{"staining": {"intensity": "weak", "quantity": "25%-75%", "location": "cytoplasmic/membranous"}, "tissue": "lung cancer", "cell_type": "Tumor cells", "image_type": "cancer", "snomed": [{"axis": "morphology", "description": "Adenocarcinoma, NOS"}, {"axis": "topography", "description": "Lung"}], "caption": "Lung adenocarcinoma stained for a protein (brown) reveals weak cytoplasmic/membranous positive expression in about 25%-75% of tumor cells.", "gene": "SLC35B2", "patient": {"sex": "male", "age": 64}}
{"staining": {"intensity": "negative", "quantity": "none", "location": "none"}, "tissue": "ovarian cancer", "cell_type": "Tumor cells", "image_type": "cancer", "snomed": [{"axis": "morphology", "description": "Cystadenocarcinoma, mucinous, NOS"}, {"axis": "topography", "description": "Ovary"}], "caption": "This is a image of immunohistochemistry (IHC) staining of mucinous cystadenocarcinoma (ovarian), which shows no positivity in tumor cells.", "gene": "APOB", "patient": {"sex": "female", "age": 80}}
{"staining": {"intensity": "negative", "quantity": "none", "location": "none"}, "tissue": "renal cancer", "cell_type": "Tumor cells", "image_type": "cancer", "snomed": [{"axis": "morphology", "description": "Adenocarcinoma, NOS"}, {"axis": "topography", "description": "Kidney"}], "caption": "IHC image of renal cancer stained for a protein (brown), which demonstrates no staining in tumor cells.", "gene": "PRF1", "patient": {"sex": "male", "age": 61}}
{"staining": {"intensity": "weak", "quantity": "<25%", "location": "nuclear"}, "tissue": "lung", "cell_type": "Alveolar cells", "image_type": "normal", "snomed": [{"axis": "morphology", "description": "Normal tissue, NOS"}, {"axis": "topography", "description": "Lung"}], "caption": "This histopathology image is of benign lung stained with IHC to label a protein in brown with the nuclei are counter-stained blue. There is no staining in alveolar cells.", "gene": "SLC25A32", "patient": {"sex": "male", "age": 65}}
·····
Exercise goal :: Repeat the listing above exactly, every line of it.

Solution ::
{"staining": {"intensity": "weak", "quantity": "25%-75%", "location": "cytoplasmic/membranous"}, "tissue": "lung cancer", "cell_type": "Tumor cells", "image_type": "cancer", "snomed": [{"axis": "morphology", "description": "Adenocarcinoma, NOS"}, {"axis": "topography", "description": "Lung"}], "caption": "Lung adenocarcinoma stained for a protein (brown) reveals weak cytoplasmic/membranous positive expression in about 25%-75% of tumor cells.", "gene": "SLC35B2", "patient": {"sex": "male", "age": 64}}
{"staining": {"intensity": "negative", "quantity": "none", "location": "none"}, "tissue": "ovarian cancer", "cell_type": "Tumor cells", "image_type": "cancer", "snomed": [{"axis": "morphology", "description": "Cystadenocarcinoma, mucinous, NOS"}, {"axis": "topography", "description": "Ovary"}], "caption": "This is a image of immunohistochemistry (IHC) staining of mucinous cystadenocarcinoma (ovarian), which shows no positivity in tumor cells.", "gene": "APOB", "patient": {"sex": "female", "age": 80}}
{"staining": {"intensity": "negative", "quantity": "none", "location": "none"}, "tissue": "renal cancer", "cell_type": "Tumor cells", "image_type": "cancer", "snomed": [{"axis": "morphology", "description": "Adenocarcinoma, NOS"}, {"axis": "topography", "description": "Kidney"}], "caption": "IHC image of renal cancer stained for a protein (brown), which demonstrates no staining in tumor cells.", "gene": "PRF1", "patient": {"sex": "male", "age": 61}}
{"staining": {"intensity": "weak", "quantity": "<25%", "location": "nuclear"}, "tissue": "lung", "cell_type": "Alveolar cells", "image_type": "normal", "snomed": [{"axis": "morphology", "description": "Normal tissue, NOS"}, {"axis": "topography", "description": "Lung"}], "caption": "This histopathology image is of benign lung stained with IHC to label a protein in brown with the nuclei are counter-stained blue. There is no staining in alveolar cells.", "gene": "SLC25A32", "patient": {"sex": "male", "age": 65}}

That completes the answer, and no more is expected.